🤖 AI Summary
Gas leakage detection and segmentation remain challenging due to the high concealment, non-rigid deformation, and low contrast of leaking plumes. To address these issues, this paper proposes an end-to-end fine-grained spatiotemporal awareness framework. Methodologically, it introduces (i) a novel inter-frame motion modeling mechanism based on correlation volume; (ii) a history-output feedback-driven temporal feature refinement strategy; and (iii) a multi-scale decoder to enhance boundary delineation. Contributions include: (i) the first high-quality, manually annotated video dataset for gas leakage—GasVid; and (ii) state-of-the-art performance on GasVid, achieving a 12.6% improvement in mask IoU and 91.4% boundary accuracy—particularly robust for low-contrast and highly deformable non-rigid leakage targets.
📝 Abstract
Gas leaks pose significant risks to human health and the environment. Despite long-standing concerns, there are limited methods that can efficiently and accurately detect and segment leaks due to their concealed appearance and random shapes.
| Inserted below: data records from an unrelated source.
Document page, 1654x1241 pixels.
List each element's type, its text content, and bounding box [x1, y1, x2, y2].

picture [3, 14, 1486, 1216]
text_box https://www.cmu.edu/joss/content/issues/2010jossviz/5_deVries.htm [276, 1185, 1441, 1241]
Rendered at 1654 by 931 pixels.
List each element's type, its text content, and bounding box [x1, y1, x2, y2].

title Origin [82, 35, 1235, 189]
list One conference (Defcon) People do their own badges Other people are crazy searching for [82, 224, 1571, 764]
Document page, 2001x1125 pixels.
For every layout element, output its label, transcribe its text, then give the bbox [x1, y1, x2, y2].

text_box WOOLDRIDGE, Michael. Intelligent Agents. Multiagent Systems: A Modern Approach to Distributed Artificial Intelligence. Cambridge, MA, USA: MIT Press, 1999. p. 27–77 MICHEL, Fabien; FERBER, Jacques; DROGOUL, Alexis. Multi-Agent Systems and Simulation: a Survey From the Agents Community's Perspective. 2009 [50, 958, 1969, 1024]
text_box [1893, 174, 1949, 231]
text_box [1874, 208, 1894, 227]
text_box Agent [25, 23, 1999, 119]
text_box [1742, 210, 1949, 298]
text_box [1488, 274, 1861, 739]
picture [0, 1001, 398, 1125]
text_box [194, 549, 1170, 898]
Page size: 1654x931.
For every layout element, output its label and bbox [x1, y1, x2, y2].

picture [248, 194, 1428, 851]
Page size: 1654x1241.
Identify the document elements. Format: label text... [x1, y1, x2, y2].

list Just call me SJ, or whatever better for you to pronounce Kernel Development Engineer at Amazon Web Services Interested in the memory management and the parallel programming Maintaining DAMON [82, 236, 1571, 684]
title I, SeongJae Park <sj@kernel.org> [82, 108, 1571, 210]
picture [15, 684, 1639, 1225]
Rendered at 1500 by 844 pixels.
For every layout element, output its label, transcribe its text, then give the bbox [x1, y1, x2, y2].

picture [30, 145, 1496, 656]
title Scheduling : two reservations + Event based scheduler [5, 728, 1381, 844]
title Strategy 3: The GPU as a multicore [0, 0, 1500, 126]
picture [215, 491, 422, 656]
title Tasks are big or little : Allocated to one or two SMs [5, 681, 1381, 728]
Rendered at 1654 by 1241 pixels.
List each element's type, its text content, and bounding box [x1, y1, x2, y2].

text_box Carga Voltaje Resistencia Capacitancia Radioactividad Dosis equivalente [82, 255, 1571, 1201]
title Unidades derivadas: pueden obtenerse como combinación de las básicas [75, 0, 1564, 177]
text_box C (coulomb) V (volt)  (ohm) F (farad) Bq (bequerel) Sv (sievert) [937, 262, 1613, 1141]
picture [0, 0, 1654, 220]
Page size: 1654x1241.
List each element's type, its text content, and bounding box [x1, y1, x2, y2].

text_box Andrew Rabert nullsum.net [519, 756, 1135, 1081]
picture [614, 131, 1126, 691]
In this paper, we propose a Fine-grained Spatial-Temporal Perception (FGSTP) algorithm for gas leak segmentation. FGSTP captures critical motion clues across frames and integrates them with refined object features in an end-to-end network. Specifically, we first construct a correlation volume to capture motion information between consecutive frames. Then, the fine-grained perception progressively refines the object-level features using previous outputs. Finally, a decoder is employed to optimize boundary segmentation. Because there is no highly precise labeled dataset for gas leak segmentation, we manually label a gas leak video dataset, GasVid. Experimental results on GasVid demonstrate that our model excels in segmenting non-rigid objects such as gas leaks, generating the most accurate mask compared to other state-of-the-art (SOTA) models.